GPUs already existed when the idea to use them to make the feasible size of neural nets larger came about. For a long time the drive for the increase of GPU compute power was still gaming/commercial graphics houses. It’s really only in the last 1-2 years that we’ve seen highly specialised GPUs with features like tensor cores (or indeed google’s TPUs).

Also, calling neural nets ‘brute force’ because they use a lot of computing power to train a model is slightly reductionist - a true brute force approach to image recognition, ie enumerating all possible combinations of, say, 200x200x256x3 pixels, would be completely absurd and probably exceed the computing power currently available on earth.

1 comments

I'm not saying that neural nets are brute force. I'm saying that there haven't been any algorithmic improvements in neural nets to make them more computationally feasible than they were when they were first invented. Instead, we have specialized hardware which can just do the necessary computation quickly enough to make neural nets feasible.

It's not like neural nets are a new technology. They've been known since the '80s, at least.

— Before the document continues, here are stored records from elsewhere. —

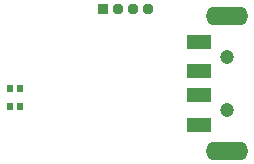
<source format=gbs>
G04 #@! TF.FileFunction,Soldermask,Bot*
%FSLAX46Y46*%
G04 Gerber Fmt 4.6, Leading zero omitted, Abs format (unit mm)*
G04 Created by KiCad (PCBNEW 4.0.7) date 2018. July 04., Wednesday 00:12:24*
%MOMM*%
%LPD*%
G01*
G04 APERTURE LIST*
%ADD10C,0.150000*%
%ADD11C,0.950000*%
%ADD12R,0.950000X0.950000*%
%ADD13O,3.600120X1.601140*%
%ADD14R,2.098980X1.298880*%
%ADD15C,1.199820*%
G04 APERTURE END LIST*
D10*
D11*
X-2235000Y6246500D03*
X-965000Y6246500D03*
D12*
X-3505000Y6246500D03*
D11*
X305000Y6246500D03*
D13*
X6999600Y5683770D03*
X6999600Y-5715750D03*
D14*
X4599020Y-1016750D03*
X4599020Y1000010D03*
X4599020Y-3516110D03*
X4599020Y3484130D03*
D15*
X6999600Y-2266430D03*
X6999600Y2234450D03*
D10*
G36*
X-11641190Y-1695310D02*
X-11091610Y-1695310D01*
X-11091610Y-2295690D01*
X-11641190Y-2295690D01*
X-11641190Y-1695310D01*
X-11641190Y-1695310D01*
G37*
G36*
X-11641190Y-171310D02*
X-11091610Y-171310D01*
X-11091610Y-771690D01*
X-11641190Y-771690D01*
X-11641190Y-171310D01*
X-11641190Y-171310D01*
G37*
G36*
X-10828390Y-1695310D02*
X-10278810Y-1695310D01*
X-10278810Y-2295690D01*
X-10828390Y-2295690D01*
X-10828390Y-1695310D01*
X-10828390Y-1695310D01*
G37*
G36*
X-10828390Y-171310D02*
X-10278810Y-171310D01*
X-10278810Y-771690D01*
X-10828390Y-771690D01*
X-10828390Y-171310D01*
X-10828390Y-171310D01*
G37*
M02*

</source>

It's just that they were considered a dead end, because we didn't have the computational resources to run deep neural nets, nor did we have sufficient training data to make neural-net approaches feasible. Once those preconditions were met, neural nets took off in short order.

There have - convolutional nets have far fewer weights to learn than an equivalent fully connected net of the same depth.

And you literally described it as a brute force approach in your comment.